A domino of numerous climate tipping points was set into motion, upsetting a once-benign climate. At first, fire seasons grew longer with more frequent and intense conflagrations. Ocean corals turned white from warming waters. The Arctic melted with astonishing speed, unleashing a host of warming feedback loops. Small, imperceptible temperature changes that took decades to occur were now happening more rapidly.

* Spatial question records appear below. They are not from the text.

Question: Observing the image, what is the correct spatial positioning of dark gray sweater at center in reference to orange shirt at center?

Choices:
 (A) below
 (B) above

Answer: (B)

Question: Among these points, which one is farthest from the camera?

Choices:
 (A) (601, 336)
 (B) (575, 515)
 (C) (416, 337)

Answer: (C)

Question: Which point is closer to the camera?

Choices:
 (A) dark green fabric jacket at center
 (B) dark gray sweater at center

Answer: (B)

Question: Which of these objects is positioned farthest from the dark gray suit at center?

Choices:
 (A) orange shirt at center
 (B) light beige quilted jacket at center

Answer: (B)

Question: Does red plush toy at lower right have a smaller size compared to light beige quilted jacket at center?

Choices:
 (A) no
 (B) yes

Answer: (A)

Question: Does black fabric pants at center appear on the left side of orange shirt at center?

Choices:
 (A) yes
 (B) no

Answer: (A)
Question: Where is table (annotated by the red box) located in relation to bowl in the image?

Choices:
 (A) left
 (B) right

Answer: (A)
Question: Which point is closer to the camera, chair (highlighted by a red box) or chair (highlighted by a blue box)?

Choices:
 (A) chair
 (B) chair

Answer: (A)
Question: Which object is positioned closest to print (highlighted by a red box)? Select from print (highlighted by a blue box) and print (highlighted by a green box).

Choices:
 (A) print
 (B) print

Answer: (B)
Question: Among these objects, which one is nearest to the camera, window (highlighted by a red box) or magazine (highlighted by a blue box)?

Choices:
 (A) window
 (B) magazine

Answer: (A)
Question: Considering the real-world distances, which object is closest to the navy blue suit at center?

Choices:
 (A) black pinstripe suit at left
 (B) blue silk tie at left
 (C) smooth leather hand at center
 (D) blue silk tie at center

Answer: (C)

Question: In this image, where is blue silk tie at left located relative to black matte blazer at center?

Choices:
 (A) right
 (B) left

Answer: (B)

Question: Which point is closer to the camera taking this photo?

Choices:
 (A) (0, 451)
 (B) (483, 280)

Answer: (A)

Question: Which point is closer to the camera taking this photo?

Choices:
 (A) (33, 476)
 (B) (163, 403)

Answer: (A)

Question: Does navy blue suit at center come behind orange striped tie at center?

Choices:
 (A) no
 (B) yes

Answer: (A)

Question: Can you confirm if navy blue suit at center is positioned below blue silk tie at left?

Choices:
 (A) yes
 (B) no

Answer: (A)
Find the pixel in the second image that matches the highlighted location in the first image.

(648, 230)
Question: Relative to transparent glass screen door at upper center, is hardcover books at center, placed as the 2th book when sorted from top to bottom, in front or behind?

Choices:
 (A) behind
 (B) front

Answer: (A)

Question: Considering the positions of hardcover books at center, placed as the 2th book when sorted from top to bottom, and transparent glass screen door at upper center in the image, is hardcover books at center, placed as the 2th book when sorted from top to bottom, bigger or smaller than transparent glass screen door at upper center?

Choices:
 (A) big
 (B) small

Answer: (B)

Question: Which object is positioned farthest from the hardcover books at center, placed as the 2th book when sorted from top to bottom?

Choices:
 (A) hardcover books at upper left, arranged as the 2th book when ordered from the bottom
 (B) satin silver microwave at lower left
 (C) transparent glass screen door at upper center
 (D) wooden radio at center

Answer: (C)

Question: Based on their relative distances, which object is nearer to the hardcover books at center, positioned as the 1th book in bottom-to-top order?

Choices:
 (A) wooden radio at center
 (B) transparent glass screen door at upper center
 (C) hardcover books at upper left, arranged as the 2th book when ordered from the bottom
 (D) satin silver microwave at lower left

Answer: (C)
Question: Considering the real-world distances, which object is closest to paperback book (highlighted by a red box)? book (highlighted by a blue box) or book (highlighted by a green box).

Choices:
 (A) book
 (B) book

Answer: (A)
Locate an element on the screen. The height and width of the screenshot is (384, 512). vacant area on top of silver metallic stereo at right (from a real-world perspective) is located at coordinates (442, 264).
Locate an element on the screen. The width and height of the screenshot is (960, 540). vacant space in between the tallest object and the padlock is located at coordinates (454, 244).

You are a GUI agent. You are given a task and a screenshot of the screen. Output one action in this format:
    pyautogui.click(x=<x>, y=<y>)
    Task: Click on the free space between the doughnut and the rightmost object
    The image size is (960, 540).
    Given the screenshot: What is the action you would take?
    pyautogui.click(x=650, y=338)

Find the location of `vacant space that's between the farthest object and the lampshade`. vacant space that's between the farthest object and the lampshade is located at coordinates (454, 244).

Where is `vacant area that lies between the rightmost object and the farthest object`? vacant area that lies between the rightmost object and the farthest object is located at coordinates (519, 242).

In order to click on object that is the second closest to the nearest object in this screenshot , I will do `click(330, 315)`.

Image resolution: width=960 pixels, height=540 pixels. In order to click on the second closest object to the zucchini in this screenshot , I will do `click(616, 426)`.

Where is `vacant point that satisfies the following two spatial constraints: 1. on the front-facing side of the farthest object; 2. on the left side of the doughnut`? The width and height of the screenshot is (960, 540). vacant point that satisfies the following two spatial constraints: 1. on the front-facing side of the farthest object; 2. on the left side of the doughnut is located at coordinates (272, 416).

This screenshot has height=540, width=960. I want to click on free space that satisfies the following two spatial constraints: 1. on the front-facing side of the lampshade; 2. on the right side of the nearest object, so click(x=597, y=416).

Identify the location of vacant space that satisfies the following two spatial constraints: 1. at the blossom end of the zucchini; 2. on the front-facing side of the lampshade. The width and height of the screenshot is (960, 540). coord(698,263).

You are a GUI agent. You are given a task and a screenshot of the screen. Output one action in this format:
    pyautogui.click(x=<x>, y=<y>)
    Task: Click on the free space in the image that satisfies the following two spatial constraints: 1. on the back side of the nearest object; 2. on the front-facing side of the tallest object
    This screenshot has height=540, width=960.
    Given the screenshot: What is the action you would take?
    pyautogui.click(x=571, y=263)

A warming planet opened the door for exotic tropical diseases to spread northward and around the globe. Talk of adaptation to human-induced climate change became a cruel joke. Torrential floods and crop-withering droughts of biblical proportion occurred more regularly, propelling the hungry masses to riot. The food vaults of impoverished countries were the first to be raided, followed soon after by those of wealthy nations. Weaker nation states fell first as their resource-strapped and overwhelmed governments collapsed under the weight of climate-induced starvation and energy blackouts. Various desperate geoengineering schemes were carried out in a hail Mary attempt to save man and his fossil fuel-addicted way of life, but to no avail. The master had become the slave; servile devotion to an unsustainable mode of living turned around to bite us in the ass. An overdrawn Earth had come calling to collect on humanity’s debt and close the account. Within the blink of a geologic eye, the habitability of the planet for humans as well as most other creatures had disappeared.